Police in Northern Ireland are to reopen investigations into the more than 3,000 deaths of the Troubles.

Although the move is a police operation, its main aim is said to be helping bereaved families achieve "a measure of resolution". Described by Chief Constable Sir Hugh Orde as "a massive challenge", the task is being handled by a new unit with a £30m budget.

Officially it will have a timescale of six years, but there is speculation that the exercise could take longer.

The plan is to re-examine deaths since 1969, contacting officers who ran murder inquiries and trawling through any intelligence held by Special Branch and Military Intelligence. These and other agencies are said to have promised their full co-operation.

In many cases, DNA and other scientific techniques not available in the 1960s and 1970s will be brought to bear on cases which were never solved.

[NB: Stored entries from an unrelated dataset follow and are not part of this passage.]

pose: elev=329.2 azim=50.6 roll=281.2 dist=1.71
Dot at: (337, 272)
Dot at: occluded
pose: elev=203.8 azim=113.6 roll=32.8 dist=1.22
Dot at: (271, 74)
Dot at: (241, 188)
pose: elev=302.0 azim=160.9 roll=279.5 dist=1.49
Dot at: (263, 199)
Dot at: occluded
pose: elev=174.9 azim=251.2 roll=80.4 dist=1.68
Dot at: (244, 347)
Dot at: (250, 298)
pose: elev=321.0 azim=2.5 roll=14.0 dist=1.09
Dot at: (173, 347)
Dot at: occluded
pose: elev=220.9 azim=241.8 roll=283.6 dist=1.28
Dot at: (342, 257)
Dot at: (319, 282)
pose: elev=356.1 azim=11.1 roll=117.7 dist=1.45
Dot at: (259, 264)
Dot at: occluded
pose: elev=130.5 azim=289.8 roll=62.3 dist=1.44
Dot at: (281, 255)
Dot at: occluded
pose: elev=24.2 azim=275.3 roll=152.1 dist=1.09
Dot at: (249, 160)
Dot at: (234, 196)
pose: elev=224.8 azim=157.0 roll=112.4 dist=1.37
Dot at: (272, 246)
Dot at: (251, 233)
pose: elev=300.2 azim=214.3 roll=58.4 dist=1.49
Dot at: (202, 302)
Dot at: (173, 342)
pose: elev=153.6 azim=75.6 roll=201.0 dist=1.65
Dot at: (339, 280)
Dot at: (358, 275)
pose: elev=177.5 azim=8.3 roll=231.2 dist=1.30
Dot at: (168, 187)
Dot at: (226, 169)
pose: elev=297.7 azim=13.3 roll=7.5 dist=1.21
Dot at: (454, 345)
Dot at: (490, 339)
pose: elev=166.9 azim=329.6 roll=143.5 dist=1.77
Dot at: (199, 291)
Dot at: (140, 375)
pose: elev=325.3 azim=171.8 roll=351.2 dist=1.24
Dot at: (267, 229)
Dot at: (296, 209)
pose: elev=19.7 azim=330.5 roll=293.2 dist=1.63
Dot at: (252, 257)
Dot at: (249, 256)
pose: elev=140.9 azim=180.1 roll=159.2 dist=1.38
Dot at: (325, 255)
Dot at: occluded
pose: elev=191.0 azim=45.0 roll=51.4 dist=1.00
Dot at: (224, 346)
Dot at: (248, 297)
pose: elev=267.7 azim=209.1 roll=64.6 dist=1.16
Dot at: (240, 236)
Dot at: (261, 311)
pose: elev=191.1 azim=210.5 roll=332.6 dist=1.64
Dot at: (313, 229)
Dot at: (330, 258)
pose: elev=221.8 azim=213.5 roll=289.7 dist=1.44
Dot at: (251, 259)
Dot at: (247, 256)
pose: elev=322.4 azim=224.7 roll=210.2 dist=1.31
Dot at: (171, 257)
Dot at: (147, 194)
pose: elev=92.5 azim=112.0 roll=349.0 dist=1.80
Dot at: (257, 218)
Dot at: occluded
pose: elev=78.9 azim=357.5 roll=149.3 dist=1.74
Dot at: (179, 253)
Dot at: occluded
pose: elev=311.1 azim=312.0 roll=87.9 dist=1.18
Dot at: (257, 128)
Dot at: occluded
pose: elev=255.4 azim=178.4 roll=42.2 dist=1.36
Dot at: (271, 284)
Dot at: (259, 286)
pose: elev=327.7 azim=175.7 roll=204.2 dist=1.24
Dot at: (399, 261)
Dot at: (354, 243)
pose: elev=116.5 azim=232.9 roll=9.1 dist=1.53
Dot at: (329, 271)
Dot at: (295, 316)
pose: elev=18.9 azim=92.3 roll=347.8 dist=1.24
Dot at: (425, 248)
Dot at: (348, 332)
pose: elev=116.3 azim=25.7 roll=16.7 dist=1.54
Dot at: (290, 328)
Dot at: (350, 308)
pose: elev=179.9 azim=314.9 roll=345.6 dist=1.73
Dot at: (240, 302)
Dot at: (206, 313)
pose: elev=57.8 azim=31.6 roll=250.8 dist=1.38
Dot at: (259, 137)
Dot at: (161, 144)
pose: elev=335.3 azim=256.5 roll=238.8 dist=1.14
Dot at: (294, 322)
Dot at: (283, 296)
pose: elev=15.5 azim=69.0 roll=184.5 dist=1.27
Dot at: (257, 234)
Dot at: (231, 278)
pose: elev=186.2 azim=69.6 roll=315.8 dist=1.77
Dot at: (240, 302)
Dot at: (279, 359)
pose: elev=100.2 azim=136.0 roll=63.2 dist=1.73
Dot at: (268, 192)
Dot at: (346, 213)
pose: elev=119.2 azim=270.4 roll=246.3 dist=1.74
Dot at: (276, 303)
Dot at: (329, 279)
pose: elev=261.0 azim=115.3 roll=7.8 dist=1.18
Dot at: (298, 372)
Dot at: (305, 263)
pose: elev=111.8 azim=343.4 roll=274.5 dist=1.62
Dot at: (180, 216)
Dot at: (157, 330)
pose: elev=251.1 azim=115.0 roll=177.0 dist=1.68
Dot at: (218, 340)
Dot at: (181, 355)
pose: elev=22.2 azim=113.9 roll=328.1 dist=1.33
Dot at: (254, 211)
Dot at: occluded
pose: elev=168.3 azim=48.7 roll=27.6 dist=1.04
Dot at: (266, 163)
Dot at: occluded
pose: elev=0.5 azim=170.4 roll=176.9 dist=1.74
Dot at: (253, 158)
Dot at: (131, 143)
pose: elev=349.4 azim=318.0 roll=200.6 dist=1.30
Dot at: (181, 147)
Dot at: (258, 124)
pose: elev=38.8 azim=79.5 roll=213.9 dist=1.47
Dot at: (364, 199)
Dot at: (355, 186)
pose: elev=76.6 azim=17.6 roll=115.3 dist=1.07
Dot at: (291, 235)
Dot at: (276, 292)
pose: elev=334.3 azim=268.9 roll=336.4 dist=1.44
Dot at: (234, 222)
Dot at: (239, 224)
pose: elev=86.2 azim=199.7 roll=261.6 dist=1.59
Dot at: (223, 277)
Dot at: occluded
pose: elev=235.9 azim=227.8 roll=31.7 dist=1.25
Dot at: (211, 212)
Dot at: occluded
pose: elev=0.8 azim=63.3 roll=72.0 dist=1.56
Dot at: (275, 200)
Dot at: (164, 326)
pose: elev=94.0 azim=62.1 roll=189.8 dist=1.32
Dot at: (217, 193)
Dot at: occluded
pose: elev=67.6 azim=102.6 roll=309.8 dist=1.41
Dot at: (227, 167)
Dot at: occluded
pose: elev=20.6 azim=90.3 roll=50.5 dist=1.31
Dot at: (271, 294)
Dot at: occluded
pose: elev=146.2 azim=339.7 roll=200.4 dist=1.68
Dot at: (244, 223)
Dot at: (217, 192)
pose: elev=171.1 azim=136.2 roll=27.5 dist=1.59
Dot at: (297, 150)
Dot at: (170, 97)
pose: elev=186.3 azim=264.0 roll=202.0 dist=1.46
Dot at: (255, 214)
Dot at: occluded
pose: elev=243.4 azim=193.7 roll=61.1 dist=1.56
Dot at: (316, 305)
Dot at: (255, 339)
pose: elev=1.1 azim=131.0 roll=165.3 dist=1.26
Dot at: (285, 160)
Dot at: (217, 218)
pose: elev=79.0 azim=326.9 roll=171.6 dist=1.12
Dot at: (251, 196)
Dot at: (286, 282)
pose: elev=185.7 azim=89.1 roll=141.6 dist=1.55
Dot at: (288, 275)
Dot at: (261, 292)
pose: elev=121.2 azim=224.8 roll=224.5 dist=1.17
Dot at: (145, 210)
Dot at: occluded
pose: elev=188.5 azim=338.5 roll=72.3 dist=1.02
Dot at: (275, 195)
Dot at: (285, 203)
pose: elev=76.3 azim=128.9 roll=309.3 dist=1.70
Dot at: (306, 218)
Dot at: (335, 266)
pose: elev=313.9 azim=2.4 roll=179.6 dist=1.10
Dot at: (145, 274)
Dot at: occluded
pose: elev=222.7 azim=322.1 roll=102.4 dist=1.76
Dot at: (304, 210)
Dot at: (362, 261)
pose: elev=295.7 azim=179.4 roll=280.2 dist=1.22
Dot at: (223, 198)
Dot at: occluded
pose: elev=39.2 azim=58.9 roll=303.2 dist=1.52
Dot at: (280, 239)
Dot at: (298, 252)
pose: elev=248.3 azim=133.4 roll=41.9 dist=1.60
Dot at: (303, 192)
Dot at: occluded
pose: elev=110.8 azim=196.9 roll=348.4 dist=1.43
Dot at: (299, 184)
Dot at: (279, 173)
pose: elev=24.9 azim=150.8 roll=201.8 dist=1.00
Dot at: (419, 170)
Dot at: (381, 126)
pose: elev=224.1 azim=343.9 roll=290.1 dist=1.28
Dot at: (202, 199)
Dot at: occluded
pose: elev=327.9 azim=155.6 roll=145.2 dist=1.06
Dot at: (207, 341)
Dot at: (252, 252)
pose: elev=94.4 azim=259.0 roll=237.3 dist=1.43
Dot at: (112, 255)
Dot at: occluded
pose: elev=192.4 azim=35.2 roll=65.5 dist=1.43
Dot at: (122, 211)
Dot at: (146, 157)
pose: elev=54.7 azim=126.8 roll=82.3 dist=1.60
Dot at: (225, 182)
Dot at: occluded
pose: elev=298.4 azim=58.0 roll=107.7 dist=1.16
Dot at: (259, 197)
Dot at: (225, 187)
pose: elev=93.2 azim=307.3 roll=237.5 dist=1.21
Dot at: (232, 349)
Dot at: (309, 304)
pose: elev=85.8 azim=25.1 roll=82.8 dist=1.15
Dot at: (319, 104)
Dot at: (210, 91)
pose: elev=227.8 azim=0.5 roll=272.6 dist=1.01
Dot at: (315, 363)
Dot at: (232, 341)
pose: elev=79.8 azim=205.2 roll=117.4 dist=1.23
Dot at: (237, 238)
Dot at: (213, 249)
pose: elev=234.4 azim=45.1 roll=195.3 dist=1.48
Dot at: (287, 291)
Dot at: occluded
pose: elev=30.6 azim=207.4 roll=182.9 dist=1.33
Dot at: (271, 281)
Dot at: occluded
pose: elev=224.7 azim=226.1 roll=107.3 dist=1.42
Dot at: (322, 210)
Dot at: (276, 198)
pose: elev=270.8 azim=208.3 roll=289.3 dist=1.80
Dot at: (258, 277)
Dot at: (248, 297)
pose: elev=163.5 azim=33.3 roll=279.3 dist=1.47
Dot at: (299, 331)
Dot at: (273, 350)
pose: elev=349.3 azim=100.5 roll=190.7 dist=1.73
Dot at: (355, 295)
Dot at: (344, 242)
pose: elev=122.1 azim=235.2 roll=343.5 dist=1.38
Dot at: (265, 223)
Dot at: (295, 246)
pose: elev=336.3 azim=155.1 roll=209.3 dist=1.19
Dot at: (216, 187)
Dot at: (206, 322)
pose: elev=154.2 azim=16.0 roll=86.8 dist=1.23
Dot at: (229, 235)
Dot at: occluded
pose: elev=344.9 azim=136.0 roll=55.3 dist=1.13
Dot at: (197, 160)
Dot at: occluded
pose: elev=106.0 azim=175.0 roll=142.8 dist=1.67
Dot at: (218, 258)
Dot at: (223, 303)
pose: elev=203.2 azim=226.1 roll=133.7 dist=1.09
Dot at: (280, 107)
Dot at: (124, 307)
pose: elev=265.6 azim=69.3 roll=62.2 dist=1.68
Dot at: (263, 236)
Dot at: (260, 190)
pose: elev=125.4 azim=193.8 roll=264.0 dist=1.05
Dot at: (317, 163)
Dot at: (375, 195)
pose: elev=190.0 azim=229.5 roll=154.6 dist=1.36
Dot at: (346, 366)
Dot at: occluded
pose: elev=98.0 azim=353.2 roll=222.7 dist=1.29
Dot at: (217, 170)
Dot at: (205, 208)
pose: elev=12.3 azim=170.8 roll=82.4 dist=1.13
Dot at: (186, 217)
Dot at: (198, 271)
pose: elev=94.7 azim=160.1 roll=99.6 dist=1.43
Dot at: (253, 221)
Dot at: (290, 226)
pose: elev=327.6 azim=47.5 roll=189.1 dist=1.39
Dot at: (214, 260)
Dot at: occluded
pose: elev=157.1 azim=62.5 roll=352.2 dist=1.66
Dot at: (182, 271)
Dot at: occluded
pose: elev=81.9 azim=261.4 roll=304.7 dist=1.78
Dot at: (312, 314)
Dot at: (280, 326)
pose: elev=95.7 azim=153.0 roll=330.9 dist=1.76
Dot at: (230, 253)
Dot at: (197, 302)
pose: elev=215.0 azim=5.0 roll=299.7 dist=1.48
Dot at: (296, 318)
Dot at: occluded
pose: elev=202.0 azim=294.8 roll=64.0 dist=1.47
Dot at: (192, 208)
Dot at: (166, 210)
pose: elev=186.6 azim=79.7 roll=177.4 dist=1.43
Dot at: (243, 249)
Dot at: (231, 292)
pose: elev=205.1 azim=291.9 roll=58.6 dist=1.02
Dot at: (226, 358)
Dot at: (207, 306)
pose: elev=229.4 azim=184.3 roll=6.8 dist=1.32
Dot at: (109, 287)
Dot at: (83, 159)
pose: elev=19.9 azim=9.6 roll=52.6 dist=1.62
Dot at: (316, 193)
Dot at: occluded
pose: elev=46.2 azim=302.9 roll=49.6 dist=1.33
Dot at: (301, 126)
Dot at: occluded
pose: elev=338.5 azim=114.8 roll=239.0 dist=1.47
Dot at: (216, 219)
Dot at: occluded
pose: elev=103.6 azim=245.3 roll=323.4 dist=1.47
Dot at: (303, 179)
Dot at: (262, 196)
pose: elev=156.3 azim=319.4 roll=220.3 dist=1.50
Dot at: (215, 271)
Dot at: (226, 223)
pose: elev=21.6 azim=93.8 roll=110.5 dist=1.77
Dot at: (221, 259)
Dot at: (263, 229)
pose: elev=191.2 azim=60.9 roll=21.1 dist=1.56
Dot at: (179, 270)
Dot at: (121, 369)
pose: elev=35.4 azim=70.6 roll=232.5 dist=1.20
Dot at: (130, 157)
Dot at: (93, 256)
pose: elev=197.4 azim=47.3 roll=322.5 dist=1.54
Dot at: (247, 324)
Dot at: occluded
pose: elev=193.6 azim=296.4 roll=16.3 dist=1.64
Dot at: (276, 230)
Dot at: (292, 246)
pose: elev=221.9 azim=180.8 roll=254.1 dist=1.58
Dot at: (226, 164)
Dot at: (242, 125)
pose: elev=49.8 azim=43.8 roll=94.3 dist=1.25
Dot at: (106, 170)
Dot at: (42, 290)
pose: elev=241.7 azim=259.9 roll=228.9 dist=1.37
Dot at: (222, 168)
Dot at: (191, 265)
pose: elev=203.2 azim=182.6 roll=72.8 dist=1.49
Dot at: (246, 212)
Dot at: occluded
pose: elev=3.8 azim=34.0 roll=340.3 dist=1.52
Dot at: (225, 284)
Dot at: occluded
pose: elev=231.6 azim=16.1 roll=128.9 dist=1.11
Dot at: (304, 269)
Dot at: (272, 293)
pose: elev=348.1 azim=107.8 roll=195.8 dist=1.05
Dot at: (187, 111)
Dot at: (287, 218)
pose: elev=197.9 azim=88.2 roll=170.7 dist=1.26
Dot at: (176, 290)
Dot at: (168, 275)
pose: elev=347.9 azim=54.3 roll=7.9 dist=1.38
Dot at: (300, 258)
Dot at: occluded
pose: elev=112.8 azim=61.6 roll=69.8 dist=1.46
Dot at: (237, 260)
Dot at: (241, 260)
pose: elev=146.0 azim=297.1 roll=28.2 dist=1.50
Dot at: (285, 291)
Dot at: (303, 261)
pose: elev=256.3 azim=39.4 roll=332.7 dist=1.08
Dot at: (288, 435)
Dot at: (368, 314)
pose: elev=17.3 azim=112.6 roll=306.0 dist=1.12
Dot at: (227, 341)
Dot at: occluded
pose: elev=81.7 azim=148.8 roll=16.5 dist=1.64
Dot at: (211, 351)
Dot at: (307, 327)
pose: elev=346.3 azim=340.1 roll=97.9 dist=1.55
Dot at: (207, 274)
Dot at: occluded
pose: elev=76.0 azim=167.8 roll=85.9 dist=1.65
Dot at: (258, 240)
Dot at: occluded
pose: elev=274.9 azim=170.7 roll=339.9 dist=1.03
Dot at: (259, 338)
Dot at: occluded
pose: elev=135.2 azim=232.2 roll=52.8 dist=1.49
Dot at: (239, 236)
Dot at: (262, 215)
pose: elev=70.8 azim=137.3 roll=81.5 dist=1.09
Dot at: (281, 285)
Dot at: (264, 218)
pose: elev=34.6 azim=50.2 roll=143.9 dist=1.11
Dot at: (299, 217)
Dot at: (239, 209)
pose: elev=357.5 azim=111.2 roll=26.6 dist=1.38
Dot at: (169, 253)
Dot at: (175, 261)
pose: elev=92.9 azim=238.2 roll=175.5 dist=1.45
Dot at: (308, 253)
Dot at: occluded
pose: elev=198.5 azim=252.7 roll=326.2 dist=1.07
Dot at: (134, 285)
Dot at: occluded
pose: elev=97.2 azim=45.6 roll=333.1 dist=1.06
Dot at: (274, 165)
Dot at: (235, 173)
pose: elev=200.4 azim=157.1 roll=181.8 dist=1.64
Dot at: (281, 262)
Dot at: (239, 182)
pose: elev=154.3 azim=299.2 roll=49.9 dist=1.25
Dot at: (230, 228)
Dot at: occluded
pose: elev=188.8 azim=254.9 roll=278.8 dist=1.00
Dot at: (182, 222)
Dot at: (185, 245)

Prosecutions may eventually result, but anyone convicted of murder is expected to serve a maximum of two years in prison. The work will be carried out by a new unit called the Historical Enquiries Team, led by a former Metropolitan Police commander, Dave Cox. It will include serving and former officers from Northern Ireland and police forces in Britain.

Bereaved families have made differing demands, ranging from fresh prosecutions to simple requests for more information about the circumstances of the death of a relative. Mr Cox said the unit would be "looking at cases again with a modern professional policing eye. We're going to give this a real shot."

He added: "The team is about offering families a thorough and independent reappraisal of unsolved cases. It's about the families and it's about what they want." Families would be given the maximum amount of information on killings, he said.

Sinn Fein is critical of the initiative and a spokesman accused the police of "the cover-up and concealment of state murder". But the party stopped short of sayingsupporters should boycott the unit.

The move was welcomed by Irwin Montgomery, chair of the Policing Federation, as "an opportunity to "get the facts right".